Il semblerait donc que tout soit allé trop vite et que la population n’a pas été suffisamment informée. En outre, seule une petite minorité de cantons non frontaliers ont signé jusqu’ici les fameux accords de collaboration avec le Corps des gardes-frontière.

Un certain flou

Si certaines polices cantonales traînent les pieds, c’est peut-être aussi parce que le Cgfr a des tâches à la fois douanières et de sécurité. Autrement dit, il contrôle non seulement les marchandises, mais aussi l’identité de personnes qui semblent suspectes. Et c’est ce dernier point qui gêne les cantons.

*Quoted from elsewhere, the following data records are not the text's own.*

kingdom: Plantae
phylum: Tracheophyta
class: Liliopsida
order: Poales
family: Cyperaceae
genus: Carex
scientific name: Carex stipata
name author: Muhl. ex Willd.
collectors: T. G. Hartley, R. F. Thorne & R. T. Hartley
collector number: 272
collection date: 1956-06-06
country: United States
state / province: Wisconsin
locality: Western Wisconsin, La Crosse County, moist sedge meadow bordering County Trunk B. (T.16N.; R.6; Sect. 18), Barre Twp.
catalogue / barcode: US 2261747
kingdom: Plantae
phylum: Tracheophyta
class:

Reste que toutes les parties contactées par swissinfo ne tiennent pas tout à fait le même langage et qu’un certain flou demeure sur les prérogatives des uns et des autres. «S’il n’y avait pas eu un journaliste de la Liberté dans ce fameux train, la chose n’aurait pas été pareillement montée en épingle», a notamment déclaré l’un d’entre eux, «off the record» bien sûr.

Enfin pour ce qui est du traitement des gens de couleurs, Thomas Schrämli rétorque que les gardes-frontière sont formés de manière politiquement correcte et sont «sensibilisés aux dangers d’un comportement qui pourrait prêter à confusion».

Cela dit, il y a fort à parier que les différents partenaires vont devoir se coordonner et améliorer leur communication.

swissinfo, Isabelle Eichenberger

Depuis le 12 décembre 2008, la Suisse fait partie de Schengen, l’espace européen sans frontières intérieures.

L’identité des personnes qui franchissent les frontières terrestres qui séparent la Suisse des pays de l’UE qui l’entourent n’est plus systématiquement contrôlée.

Cette disposition sera étendue dès le 29 mars aux aéroports helvétiques.

Le Corps des gardes-frontière (Cgfr) est l’organe de sécurité civil et national. Il fait en même temps partie de l’Administration fédérale des douanes et du Ministère des finances. Il accomplit des tâches de sécurité et fiscales.